Text for analysis:
Lopez applied and was accepted and also got accepted into the Ph.D. program at the University of Wisconsin in Madison. “Through the GEM program, I was able to complete my Ph.D., also in electrical engineering, but with a focus on fiber optics and lasers n 1999,” Lopez said.
“I owe that program a lot,” he added.” I probably would not have gone on to do my Ph.D. without them.”
GEM’s principal activity is the provision of graduate fellowships at the M.S. and Ph.D. levels coupled with paid summer internships. GEM Fellows are provided practical engineering summer work experiences through an employer sponsor and a portable academic year fellowship of tuition, fees, and a stipend, which may be used at any participating GEM Member University where the GEM Fellow is admitted.
GEM Employers sponsor highly qualified fellowship applicants to matriculate in a STEM graduate program by providing a contribution of $22,500 per student and paid internships.
SUCCESS STORY After his Ph.D., Lopez went on to work for a startup company outside Boston on high capacity fiber optic networks. When the telecom bubble burst in the early 2000s, he moved to General Dynamics, working on another fiber optics program, gyroscopes, and project leadership.
Then an opportunity came up almost nine years ago to join the staff at General Electric’s Global Research.

Activity 1:
Decide whether each statement agrees with the text on Lopez and the GEM program, answering yes or no and quoting the words of the text that settle it: (a) A GEM Fellow's academic year fellowship may be used at any participating GEM Member University that admits the Fellow. (b) GEM Employers contribute $25,000 per student. (c) Right after his Ph.D., Lopez worked for General Electric.
Activity 2:
According to the text on Lopez and the GEM program, when did Lopez move to General Dynamics?
Activity 3:
Revise the passage of the text on Lopez and the GEM program from "GEM Employers sponsor" up to and including "and paid internships.", replacing "contribution" with "payment".

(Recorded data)
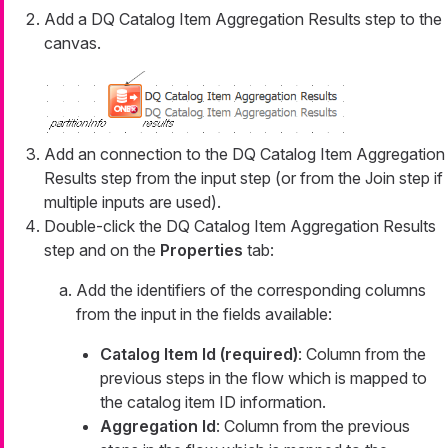
Add a DQ Catalog Item Aggregation Results step to the
canvas.
Add an connection to the DQ Catalog Item Aggregation
Results step from the input step (or from the Join step if
multiple inputs are used).
Double-click the DQ Catalog Item Aggregation Results
step and on the
Properties
tab:
Add the identifiers of the corresponding columns
from the input in the fields available:
Catalog Item Id (required)
: Column from the
previous steps in the flow which is mapped to
the catalog item ID information.
Aggregation Id
: Column from the previous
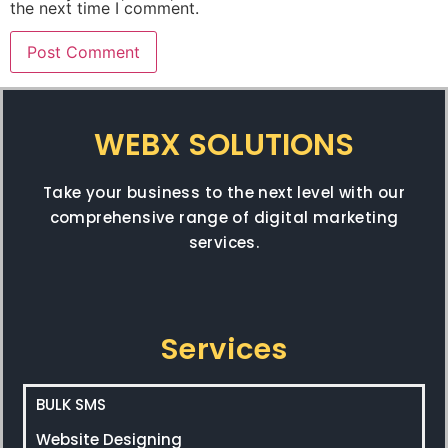
the next time I comment.
WEBX SOLUTIONS
Take your business to the next level with our
comprehensive range of digital marketing
services.
Services
BULK SMS
Website Designing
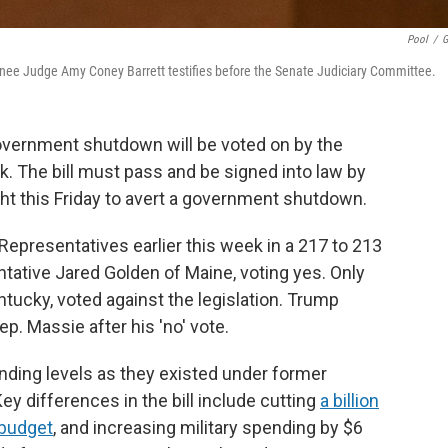
Pool
/
G
nee Judge Amy Coney Barrett testifies before the Senate Judiciary Committee.
government shutdown will be voted on by the
. The bill must pass and be signed into law by
t this Friday to avert a government shutdown.
Representatives earlier this week in a 217 to 213
tative Jared Golden of Maine, voting yes. Only
ucky, voted against the legislation. Trump
p. Massie after his 'no' vote.
ending levels as they existed under former
ey differences in the bill include cutting
a billion
 budget
, and increasing military spending by $6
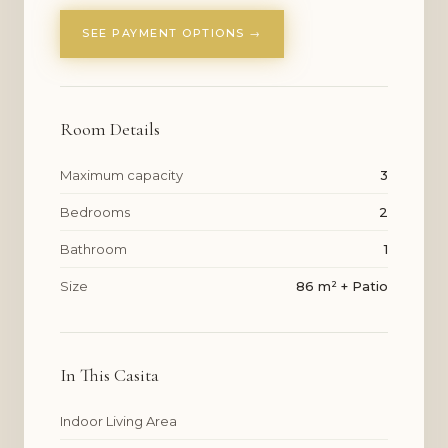
SEE PAYMENT OPTIONS →
Room Details
Maximum capacity
3
Bedrooms
2
Bathroom
1
Size
86 m² + Patio
In This Casita
Indoor Living Area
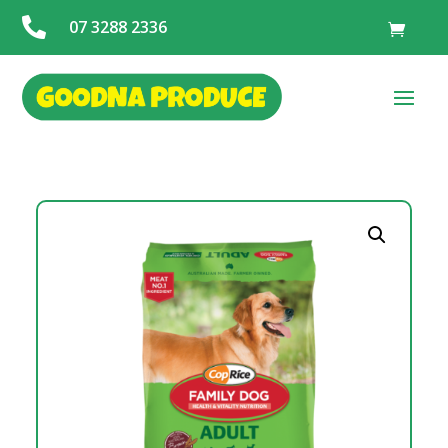

07 3288 2336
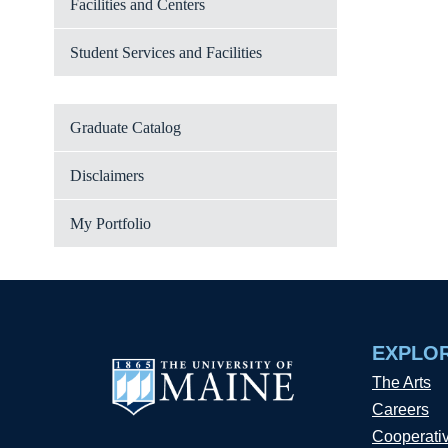
Facilities and Centers
Student Services and Facilities
Graduate Catalog
Disclaimers
My Portfolio
EXPLO
The Arts
Careers
Cooperati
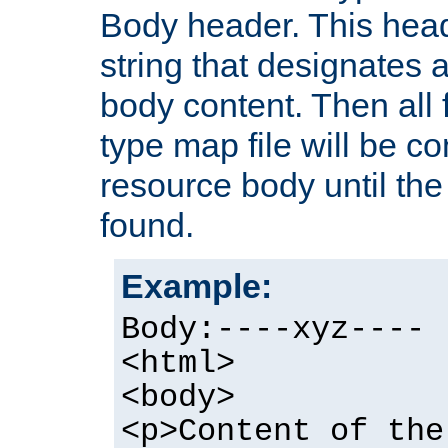
Body header. This hea
string that designates a
body content. Then all f
type map file will be co
resource body until the 
found.
Example:
Body:----xyz----
<html>
<body>
<p>Content of the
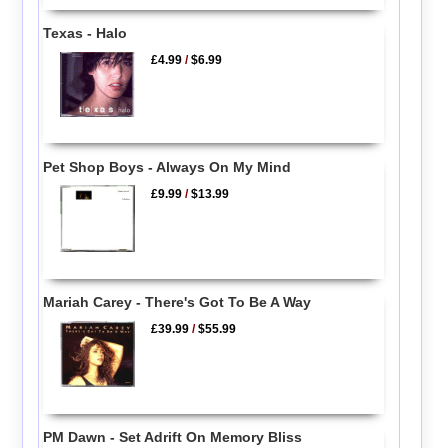
Texas - Halo
£4.99
/
$6.99
Pet Shop Boys - Always On My Mind
£9.99
/
$13.99
Mariah Carey - There's Got To Be A Way
£39.99
/
$55.99
PM Dawn - Set Adrift On Memory Bliss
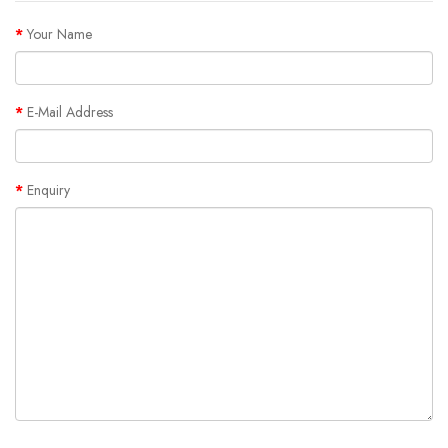
Your Name
E-Mail Address
Enquiry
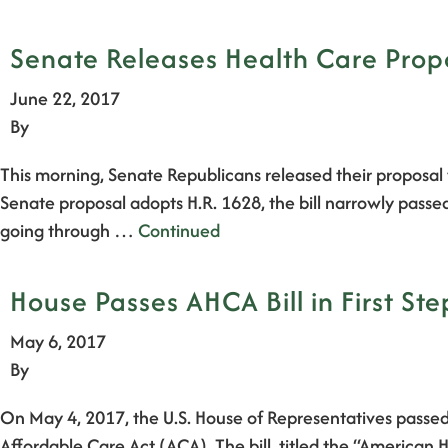
Senate Releases Health Care Propo
June 22, 2017
By
This morning, Senate Republicans released their proposal 
Senate proposal adopts H.R. 1628, the bill narrowly passe
going through …
Continued
House Passes AHCA Bill in First St
May 6, 2017
By
On May 4, 2017, the U.S. House of Representatives passed 
Affordable Care Act (ACA). The bill, titled the “America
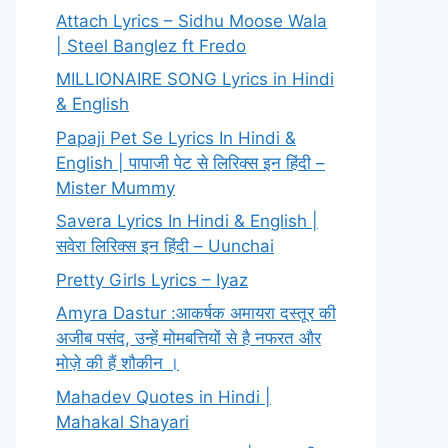
Attach Lyrics – Sidhu Moose Wala
| Steel Banglez ft Fredo
MILLIONAIRE SONG Lyrics in Hindi
& English
Papaji Pet Se Lyrics In Hindi &
English | पापाजी पेट से लिरिक्स इन हिंदी –
Mister Mummy
Savera Lyrics In Hindi & English |
सवेरा लिरिक्स इन हिंदी – Uunchai
Pretty Girls Lyrics – Iyaz
Amyra Dastur :आकर्षक अमायरा दस्तूर की
अजीब पसंद, उन्हें मोमबत्तियों से है नफरत और
मोज़े की हैं शौकीन ।
Mahadev Quotes in Hindi |
Mahakal Shayari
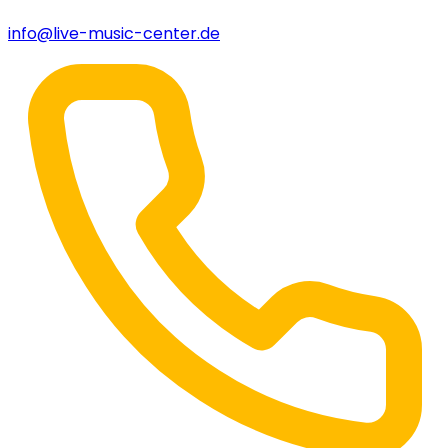
info@live-music-center.de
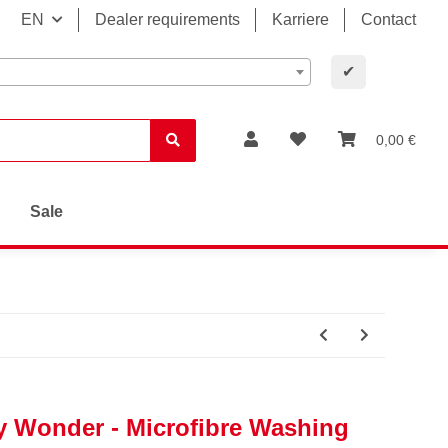
EN
Dealer requirements
Karriere
Contact
✔
0,00 €
Sale
y Wonder - Microfibre Washing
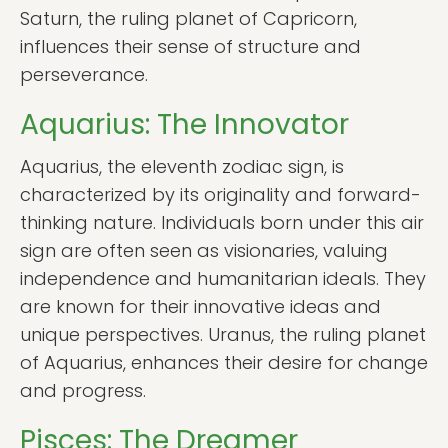
Saturn, the ruling planet of Capricorn,
influences their sense of structure and
perseverance.
Aquarius: The Innovator
Aquarius, the eleventh zodiac sign, is
characterized by its originality and forward-
thinking nature. Individuals born under this air
sign are often seen as visionaries, valuing
independence and humanitarian ideals. They
are known for their innovative ideas and
unique perspectives. Uranus, the ruling planet
of Aquarius, enhances their desire for change
and progress.
Pisces: The Dreamer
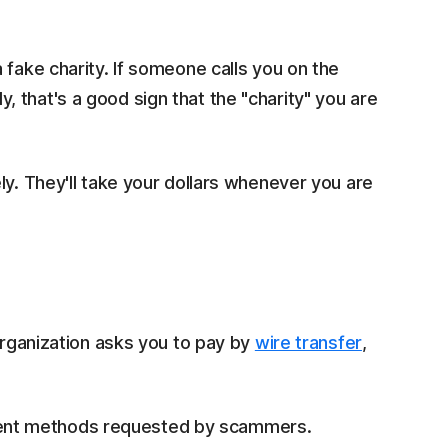
 fake charity. If someone calls you on the
 that's a good sign that the "charity" you are
ly. They'll take your dollars whenever you are
 organization asks you to pay by
wire transfer
,
ent methods requested by scammers.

Worked solution 1:
(a) Yes: "which may be used at any participating GEM Member University where the GEM Fellow is admitted"
(b) No: "providing a contribution of $22,500 per student and paid internships"
(c) No: "After his Ph.D., Lopez went on to work for a startup company outside Boston on high capacity fiber optic networks."

Worked solution 2:
He moved there when the telecom bubble burst in the early 2000s.

Worked solution 3:
GEM Employers sponsor highly qualified fellowship applicants to matriculate in a STEM graduate program by providing a payment of $22,500 per student and paid internships.